The Red Sox went into the offseason in desperate need of pitching. They signed Lucas Giolito, but then immediately traded Chris Sale. Maybe not a one-for-one in production, but definitely a one-for-one in roster spots. It is unlikely that Cooper Criswell will be pitching meaningful innings for the BoSox down the stretch. Signing Jordan Montgomery or Blake Snell would definitely move the needle and would turn around their winter and their outlook for 2024. But as of this writing, neither have signed with Boston.

The Giants were able to sign Japanese first baseman Yoshi Tsutsugo on a Minor League deal, and they inked catcher Tom Murphy to a two-year deal. But neither will help them on the mound or – most likely – at the ticket window. Getting Robbie Ray from the Mariners (for former Mariner Mitch Haniger and pitcher Anthony DeSclafani) may help them in the short run. But none of those moves will make them contenders in the packed NL West.

The Orioles made a surprise run to win the AL East last season. The Yankees and Red Sox had bad seasons, and the Rays fell off after an amazing start. To compete again in 2024 – the first year they were supposed to make noise – they need more pitching. Adding Jonathan Heasley and Craig Kimbrel will not keep the beasts of the east at bay.

And then there are the Cubs. They started the offseason with a managerial splash, wooing Craig Counsell to travel south from Milwaukee with the richest contract for a manager in MLB history. But, since then, pretty much crickets … until Tuesday night. The Cubs reportedly have signed Japanese left-hander Shōta Imanaga to (according to Jon Morosi) a multi-year deal at about $15 million per season. 
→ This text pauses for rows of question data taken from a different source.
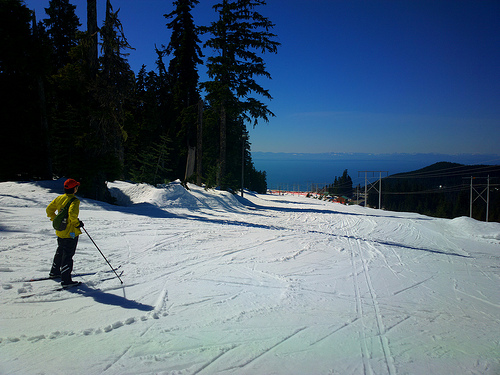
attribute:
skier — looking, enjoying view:
[44, 178, 89, 286]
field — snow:
[1, 173, 500, 374]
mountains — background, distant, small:
[261, 147, 500, 190]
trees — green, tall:
[192, 0, 283, 192]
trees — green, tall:
[151, 0, 207, 186]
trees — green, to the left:
[92, 1, 139, 190]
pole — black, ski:
[77, 222, 128, 285]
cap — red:
[63, 178, 80, 188]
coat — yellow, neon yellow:
[44, 194, 83, 240]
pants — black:
[49, 234, 86, 283]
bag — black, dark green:
[49, 196, 78, 235]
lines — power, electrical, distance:
[272, 156, 500, 198]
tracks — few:
[339, 214, 399, 374]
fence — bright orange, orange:
[268, 191, 314, 195]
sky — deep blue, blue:
[2, 3, 500, 157]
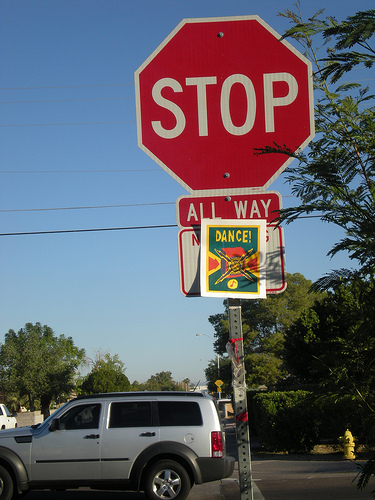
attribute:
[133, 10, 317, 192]
sign — eight sided, octagonal, red, white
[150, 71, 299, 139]
stop — white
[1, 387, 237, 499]
car — gray, silver, moving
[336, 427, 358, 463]
fire hydrant — yellow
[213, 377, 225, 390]
traffic sign — yellow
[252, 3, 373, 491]
tree — green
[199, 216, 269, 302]
flyer — covering signs, printed, rectangular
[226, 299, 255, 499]
post — gray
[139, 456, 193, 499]
tire — black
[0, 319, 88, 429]
tree — green, leafy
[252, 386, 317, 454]
shrubbery — green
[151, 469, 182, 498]
rim — silver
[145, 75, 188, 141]
letter — white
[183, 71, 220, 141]
letter — white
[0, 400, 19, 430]
car — white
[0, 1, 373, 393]
sky — clear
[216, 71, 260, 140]
letter — white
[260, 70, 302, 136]
letter — white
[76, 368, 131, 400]
tree — leafy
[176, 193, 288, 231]
sign — red, white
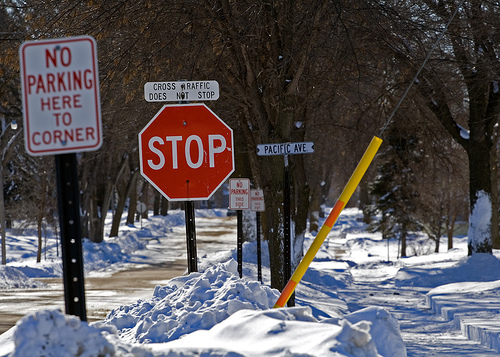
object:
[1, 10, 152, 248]
tree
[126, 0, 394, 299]
tree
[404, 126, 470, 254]
tree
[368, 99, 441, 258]
tree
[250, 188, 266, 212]
sign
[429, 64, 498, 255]
trunk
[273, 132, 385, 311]
pole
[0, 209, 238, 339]
road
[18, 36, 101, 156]
letters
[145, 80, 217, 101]
parking signs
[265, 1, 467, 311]
wire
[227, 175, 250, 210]
sign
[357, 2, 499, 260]
tree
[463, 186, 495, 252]
snow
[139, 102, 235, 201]
letter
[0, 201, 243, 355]
pavement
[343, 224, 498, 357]
sidewalk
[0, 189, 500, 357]
snow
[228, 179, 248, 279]
post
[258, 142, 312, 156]
pacific ave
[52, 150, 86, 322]
pole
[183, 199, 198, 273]
pole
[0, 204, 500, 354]
ground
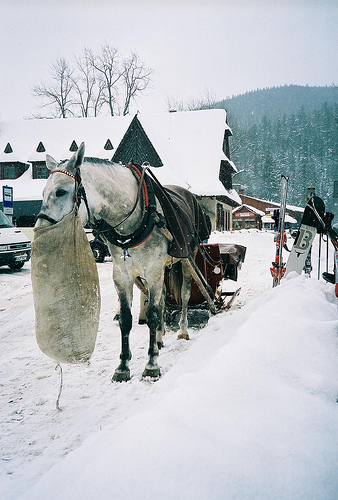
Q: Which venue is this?
A: This is a street.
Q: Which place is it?
A: It is a street.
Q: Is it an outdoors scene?
A: Yes, it is outdoors.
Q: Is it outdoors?
A: Yes, it is outdoors.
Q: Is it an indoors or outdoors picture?
A: It is outdoors.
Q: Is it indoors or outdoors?
A: It is outdoors.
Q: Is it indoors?
A: No, it is outdoors.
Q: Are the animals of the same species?
A: Yes, all the animals are horses.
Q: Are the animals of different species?
A: No, all the animals are horses.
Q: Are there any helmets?
A: No, there are no helmets.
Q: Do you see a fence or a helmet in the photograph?
A: No, there are no helmets or fences.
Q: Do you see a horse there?
A: Yes, there is a horse.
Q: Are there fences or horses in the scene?
A: Yes, there is a horse.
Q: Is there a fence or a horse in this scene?
A: Yes, there is a horse.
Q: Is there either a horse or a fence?
A: Yes, there is a horse.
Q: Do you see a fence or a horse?
A: Yes, there is a horse.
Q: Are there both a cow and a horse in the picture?
A: No, there is a horse but no cows.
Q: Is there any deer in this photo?
A: No, there is no deer.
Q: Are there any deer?
A: No, there are no deer.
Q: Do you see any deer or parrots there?
A: No, there are no deer or parrots.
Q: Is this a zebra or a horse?
A: This is a horse.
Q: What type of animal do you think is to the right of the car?
A: The animal is a horse.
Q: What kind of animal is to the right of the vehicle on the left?
A: The animal is a horse.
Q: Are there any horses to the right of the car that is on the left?
A: Yes, there is a horse to the right of the car.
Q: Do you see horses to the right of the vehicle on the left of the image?
A: Yes, there is a horse to the right of the car.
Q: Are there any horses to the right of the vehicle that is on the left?
A: Yes, there is a horse to the right of the car.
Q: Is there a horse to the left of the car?
A: No, the horse is to the right of the car.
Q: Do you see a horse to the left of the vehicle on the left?
A: No, the horse is to the right of the car.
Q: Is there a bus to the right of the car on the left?
A: No, there is a horse to the right of the car.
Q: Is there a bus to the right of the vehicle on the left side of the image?
A: No, there is a horse to the right of the car.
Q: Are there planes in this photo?
A: No, there are no planes.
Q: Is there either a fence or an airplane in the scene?
A: No, there are no airplanes or fences.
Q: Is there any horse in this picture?
A: Yes, there is a horse.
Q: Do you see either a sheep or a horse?
A: Yes, there is a horse.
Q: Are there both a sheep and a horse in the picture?
A: No, there is a horse but no sheep.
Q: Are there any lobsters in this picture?
A: No, there are no lobsters.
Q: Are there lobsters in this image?
A: No, there are no lobsters.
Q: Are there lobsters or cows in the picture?
A: No, there are no lobsters or cows.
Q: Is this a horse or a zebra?
A: This is a horse.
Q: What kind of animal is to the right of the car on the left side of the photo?
A: The animal is a horse.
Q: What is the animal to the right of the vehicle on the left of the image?
A: The animal is a horse.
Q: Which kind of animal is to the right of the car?
A: The animal is a horse.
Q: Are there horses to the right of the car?
A: Yes, there is a horse to the right of the car.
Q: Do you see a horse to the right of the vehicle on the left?
A: Yes, there is a horse to the right of the car.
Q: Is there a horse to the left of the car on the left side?
A: No, the horse is to the right of the car.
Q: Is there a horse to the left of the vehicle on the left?
A: No, the horse is to the right of the car.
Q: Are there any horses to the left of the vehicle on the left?
A: No, the horse is to the right of the car.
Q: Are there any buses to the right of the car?
A: No, there is a horse to the right of the car.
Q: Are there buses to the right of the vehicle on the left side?
A: No, there is a horse to the right of the car.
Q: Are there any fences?
A: No, there are no fences.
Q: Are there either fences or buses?
A: No, there are no fences or buses.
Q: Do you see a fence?
A: No, there are no fences.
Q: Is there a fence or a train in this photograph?
A: No, there are no fences or trains.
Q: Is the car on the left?
A: Yes, the car is on the left of the image.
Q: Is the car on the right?
A: No, the car is on the left of the image.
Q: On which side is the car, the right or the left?
A: The car is on the left of the image.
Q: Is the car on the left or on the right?
A: The car is on the left of the image.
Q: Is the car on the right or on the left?
A: The car is on the left of the image.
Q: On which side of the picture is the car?
A: The car is on the left of the image.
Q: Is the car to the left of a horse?
A: Yes, the car is to the left of a horse.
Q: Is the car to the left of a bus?
A: No, the car is to the left of a horse.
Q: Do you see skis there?
A: Yes, there are skis.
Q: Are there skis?
A: Yes, there are skis.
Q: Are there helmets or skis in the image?
A: Yes, there are skis.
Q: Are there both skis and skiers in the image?
A: No, there are skis but no skiers.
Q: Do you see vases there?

With Imanaga potentially taking the place of free agent Marcus Stroman, the Cubbies still have needs on the mound. But the most important question for fans on the North Side is, will they re-sign Cody Bellinger? Are they waiting for the $200 million-plus asking price to come down? Could they re-sign Stroman? Is Matt Chapman a possibility? Rumor has it that they are eyeing Rhys Hoskins. The NL Central is a winnable division, and the team has arguably the best manager in baseball, but he needs some names to write on the lineup card each day.

The same analysis could be done for a handful of other teams. As the snow falls, and then melts, and fans begin to dream of warm summer days in their favorite ballparks, they need something upon which to hang their hopes. Right now, because of their team’s lack of moves, some fans are beginning to panic.